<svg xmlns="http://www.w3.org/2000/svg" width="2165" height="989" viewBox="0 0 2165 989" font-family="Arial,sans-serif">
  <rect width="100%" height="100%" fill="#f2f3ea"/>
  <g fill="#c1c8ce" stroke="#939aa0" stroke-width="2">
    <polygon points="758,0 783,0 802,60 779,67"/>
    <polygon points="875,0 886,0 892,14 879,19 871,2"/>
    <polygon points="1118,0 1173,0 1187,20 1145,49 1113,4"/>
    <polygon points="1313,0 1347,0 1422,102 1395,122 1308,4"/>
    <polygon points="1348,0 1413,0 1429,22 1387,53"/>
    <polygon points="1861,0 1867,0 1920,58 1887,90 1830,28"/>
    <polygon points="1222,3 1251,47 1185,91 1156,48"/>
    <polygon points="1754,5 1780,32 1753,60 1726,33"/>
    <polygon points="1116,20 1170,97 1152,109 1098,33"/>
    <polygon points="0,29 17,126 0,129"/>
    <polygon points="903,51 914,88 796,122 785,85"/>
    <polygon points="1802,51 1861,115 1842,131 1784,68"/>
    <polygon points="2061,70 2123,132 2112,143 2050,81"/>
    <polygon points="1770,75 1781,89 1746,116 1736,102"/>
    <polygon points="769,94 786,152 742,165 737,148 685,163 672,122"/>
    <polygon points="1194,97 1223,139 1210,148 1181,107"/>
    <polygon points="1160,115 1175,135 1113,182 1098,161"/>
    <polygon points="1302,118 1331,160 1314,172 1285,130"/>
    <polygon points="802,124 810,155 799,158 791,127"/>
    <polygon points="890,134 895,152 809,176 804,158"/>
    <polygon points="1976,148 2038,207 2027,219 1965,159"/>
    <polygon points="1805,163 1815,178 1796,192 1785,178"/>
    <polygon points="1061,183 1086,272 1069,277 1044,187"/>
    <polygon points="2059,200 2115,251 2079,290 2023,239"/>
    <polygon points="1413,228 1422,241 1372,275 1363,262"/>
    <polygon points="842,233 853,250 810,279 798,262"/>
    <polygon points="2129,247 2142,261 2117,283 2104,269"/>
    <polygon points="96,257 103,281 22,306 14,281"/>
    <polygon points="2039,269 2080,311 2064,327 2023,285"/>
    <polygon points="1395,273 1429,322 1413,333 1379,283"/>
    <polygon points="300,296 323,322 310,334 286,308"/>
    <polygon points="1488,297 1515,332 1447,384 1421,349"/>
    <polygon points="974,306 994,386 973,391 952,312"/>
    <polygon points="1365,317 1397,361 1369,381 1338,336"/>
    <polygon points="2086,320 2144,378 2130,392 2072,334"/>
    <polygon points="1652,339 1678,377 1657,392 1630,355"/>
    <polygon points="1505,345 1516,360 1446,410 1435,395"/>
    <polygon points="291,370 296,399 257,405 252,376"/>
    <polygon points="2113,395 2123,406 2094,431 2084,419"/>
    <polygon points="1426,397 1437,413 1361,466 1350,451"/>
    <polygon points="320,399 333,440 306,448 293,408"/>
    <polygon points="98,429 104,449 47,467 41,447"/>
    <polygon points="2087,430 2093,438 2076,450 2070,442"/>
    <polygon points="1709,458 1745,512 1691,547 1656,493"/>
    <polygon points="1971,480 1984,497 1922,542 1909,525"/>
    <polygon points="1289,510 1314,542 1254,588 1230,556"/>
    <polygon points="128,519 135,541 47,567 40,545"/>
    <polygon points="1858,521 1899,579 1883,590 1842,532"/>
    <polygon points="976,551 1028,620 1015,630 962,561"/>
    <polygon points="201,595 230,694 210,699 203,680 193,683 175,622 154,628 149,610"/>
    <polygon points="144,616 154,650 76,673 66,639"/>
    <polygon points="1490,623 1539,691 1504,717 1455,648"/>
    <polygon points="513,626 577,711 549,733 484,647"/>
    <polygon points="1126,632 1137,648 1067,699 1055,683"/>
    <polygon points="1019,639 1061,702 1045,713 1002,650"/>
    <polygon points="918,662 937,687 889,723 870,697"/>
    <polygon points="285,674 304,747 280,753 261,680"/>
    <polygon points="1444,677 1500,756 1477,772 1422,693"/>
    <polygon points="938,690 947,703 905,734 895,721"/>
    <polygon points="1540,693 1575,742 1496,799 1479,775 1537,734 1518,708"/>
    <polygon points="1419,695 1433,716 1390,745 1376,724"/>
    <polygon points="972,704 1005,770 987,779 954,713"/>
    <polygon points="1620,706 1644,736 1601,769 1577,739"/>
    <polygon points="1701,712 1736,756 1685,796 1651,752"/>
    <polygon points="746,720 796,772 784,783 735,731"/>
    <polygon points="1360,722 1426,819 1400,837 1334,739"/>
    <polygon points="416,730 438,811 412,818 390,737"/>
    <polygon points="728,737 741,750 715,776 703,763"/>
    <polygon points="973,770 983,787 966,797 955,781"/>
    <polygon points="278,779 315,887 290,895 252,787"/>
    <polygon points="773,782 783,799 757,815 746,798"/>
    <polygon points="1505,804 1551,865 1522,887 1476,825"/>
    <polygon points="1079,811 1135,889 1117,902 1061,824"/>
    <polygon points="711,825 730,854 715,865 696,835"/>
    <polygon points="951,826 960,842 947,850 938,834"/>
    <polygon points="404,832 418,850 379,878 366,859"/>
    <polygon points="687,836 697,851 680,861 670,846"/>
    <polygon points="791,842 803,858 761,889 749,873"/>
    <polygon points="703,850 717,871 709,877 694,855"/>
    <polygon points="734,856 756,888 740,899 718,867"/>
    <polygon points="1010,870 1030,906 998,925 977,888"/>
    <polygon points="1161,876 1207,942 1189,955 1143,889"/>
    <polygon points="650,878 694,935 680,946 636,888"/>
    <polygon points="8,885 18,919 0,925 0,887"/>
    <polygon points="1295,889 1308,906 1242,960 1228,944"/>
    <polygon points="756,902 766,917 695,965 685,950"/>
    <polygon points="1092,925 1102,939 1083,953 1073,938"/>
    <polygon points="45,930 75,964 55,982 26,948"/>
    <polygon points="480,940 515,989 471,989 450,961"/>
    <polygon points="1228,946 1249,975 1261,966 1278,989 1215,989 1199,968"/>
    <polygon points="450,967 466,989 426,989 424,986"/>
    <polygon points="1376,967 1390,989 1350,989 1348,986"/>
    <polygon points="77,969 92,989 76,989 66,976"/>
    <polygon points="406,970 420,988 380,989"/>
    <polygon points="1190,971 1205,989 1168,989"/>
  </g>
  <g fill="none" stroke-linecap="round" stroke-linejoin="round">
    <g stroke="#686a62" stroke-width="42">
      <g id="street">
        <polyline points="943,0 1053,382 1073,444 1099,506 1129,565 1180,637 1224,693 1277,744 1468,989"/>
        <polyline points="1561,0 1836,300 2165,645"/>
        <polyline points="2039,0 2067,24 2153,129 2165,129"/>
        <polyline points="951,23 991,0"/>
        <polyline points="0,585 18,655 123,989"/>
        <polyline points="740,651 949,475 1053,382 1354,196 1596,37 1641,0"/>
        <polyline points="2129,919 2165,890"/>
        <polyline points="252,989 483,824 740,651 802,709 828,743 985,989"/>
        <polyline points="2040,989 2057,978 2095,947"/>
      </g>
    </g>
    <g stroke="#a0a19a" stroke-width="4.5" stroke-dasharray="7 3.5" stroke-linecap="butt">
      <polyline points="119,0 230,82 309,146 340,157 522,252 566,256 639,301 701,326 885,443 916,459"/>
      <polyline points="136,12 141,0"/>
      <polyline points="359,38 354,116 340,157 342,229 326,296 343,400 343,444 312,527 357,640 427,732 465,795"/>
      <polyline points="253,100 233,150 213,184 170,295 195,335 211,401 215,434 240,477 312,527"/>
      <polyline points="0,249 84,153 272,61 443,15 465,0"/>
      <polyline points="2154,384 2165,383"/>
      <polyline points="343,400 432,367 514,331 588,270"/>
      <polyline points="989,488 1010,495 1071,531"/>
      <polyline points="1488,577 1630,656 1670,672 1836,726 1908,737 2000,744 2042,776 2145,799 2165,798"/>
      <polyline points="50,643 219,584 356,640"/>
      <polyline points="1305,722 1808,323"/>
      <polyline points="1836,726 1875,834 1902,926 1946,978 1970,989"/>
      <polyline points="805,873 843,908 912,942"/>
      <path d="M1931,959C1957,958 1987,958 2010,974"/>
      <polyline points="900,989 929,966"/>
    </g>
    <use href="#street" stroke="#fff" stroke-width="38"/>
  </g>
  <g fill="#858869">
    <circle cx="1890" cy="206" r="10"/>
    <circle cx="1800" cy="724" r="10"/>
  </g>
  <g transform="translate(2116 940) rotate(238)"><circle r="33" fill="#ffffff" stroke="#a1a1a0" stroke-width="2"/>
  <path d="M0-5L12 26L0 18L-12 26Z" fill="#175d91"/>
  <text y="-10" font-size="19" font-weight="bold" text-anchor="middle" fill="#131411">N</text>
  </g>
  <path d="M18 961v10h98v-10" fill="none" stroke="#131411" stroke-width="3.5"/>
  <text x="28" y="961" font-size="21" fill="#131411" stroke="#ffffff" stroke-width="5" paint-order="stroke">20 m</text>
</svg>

********************

- The problem
Retype exactly the span of lines from the one with "84,153 272,61 443,15" through the one with "1630,656 1670,672 1836,726"; include both ends and omit the rest of the material.

- Response for this exercise
      <polyline points="0,249 84,153 272,61 443,15 465,0"/>
      <polyline points="2154,384 2165,383"/>
      <polyline points="343,400 432,367 514,331 588,270"/>
      <polyline points="989,488 1010,495 1071,531"/>
      <polyline points="1488,577 1630,656 1670,672 1836,726 1908,737 2000,744 2042,776 2145,799 2165,798"/>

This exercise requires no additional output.